Grief can often cause intense feelings of anger, which can be a very difficult emotion to handle. Here are some steps you can take if you are feeling angry:

  • Write a letter to the person you feel angry with: yourself, your baby, your spouse, a family member, or even God .
  • Talk to a close friend or professional about the anger you are feeling.
  • Find a healthy outlet for your anger such as punching a pillow, intense exercise, yelling or screaming aloud (not at another person) or even running around the block as fast as you can.
  • Help another person. Use your restless energy to clean someone’s house, mow a lawn or fix a meal for someone in need. Focusing on others is a great way to take your mind off your pain.
  • Cry. Many women (and even men) release their anger  through tears.

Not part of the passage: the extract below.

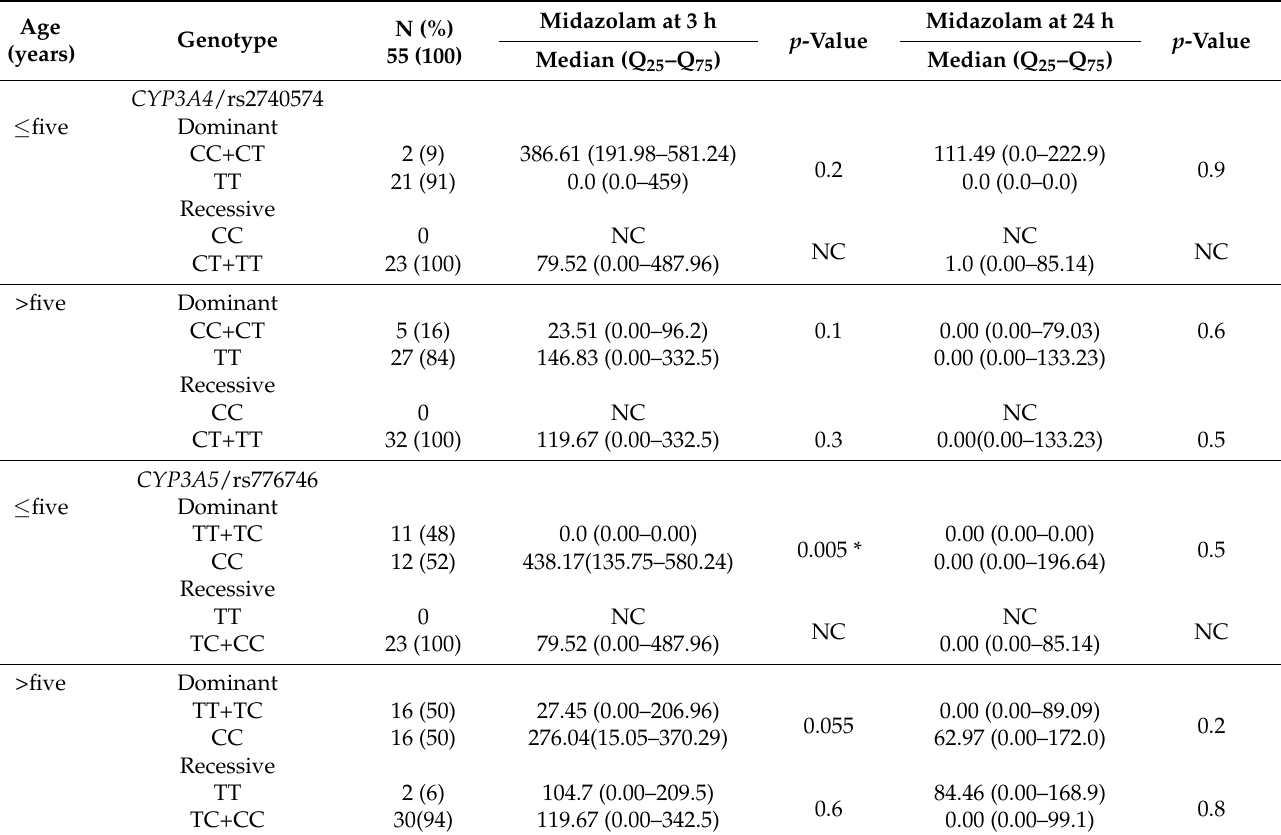
Table 2. Midazolam concentration according to genotype and stratified by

  • Confront the source of your anger. If you are angry with a spouse or family member have an honest discussion during a time when you are NOT feeling angry. If needed, ask a close friend or professional to help.

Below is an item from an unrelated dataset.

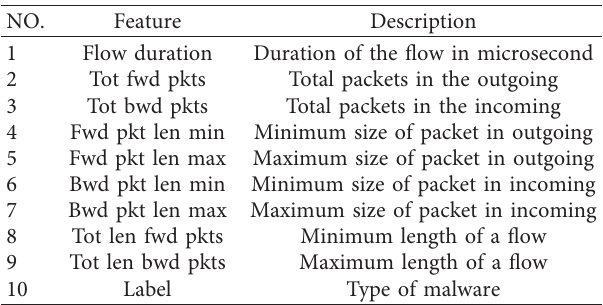
Table 4: Features that are most representative of the network traffic of malware and benign for the PCA method.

  • If you are angry with God or your baby, face an empty chair and have a ‘confrontation,’ expressing your anger.
Adapted from the book Hope is Like the Sun ©

Am I a Mother? Tips for Handling Mother’s Day After Miscarriage

Are you spending this Mother’s Day wondering if you are, in fact, a mother? 900,000-1 million women in the U.S. alone face this question every year after suffering pregnancy loss.
“For women who experience a miscarriage during their first pregnancy, the question of motherhood is an even greater one,” says Lisa Church of HopeXchange, a company dedicated to the support of women and their families facing pregnancy loss.

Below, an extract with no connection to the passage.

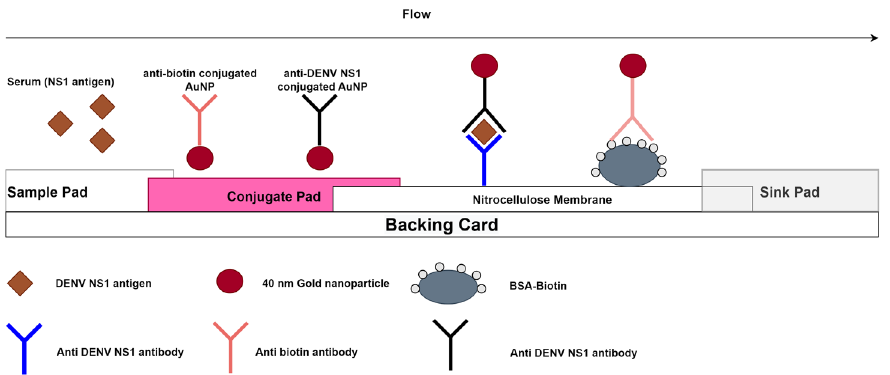
Figure 1. Schematic illustration of the Dengue NS1 rapid antigen test.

Mother’s Day is the most difficult holiday a woman must face after pregnancy loss. A time that was supposed to be a celebration of a new life and a new motherhood becomes a time of sadness and grief. Church’s book, Hope is Like the Sun: Finding Hope and Healing After Miscarriage, Stillbirth, or Infant Death, encourages women to use the holiday to remember their babies, rather than making it a dreaded event to endure each year. “Nothing will lesson the pain of Mother’s Day, but with some planning you can make sure the day has meaning for you,” says Church. Here are some tips from the book that can help:
You Are a Mother.
The best gift you can give yourself on Mother’s Day is the acknowledgment that you are a mother. You may not have a baby to hold in your arms, but you do have one in your heart.
Let Your Family Know What You Need.
If you feel uncomfortable being recognized as a mother at a banquet or other function, substitute an activity you would feel good about. If you would rather not receive or wear a flower, then wear an item that helps you to connect with your baby, such as a piece of jewelry that includes the baby’s birthstone.
Remember Your Baby.
Mother’s Day can be a great time for a husband and wife to talk about their baby and what the baby meant to them. Take a walk, have a quiet dinner, or just set aside some time to remember your baby together.
Decide Ahead of Time.
The way you chose to spend Mother’s Day should be your decision- and one you make ahead of time. Setting time aside to remember and talk about your baby will make you “feel” more like a mom on the very day designed to do that. Church also reminds women that their spouses may experience similar feelings on Father’s Day, “so be sure to ask how he would like to spend the day.”
We run this article each year to help grieving Moms handle Mother’s Day.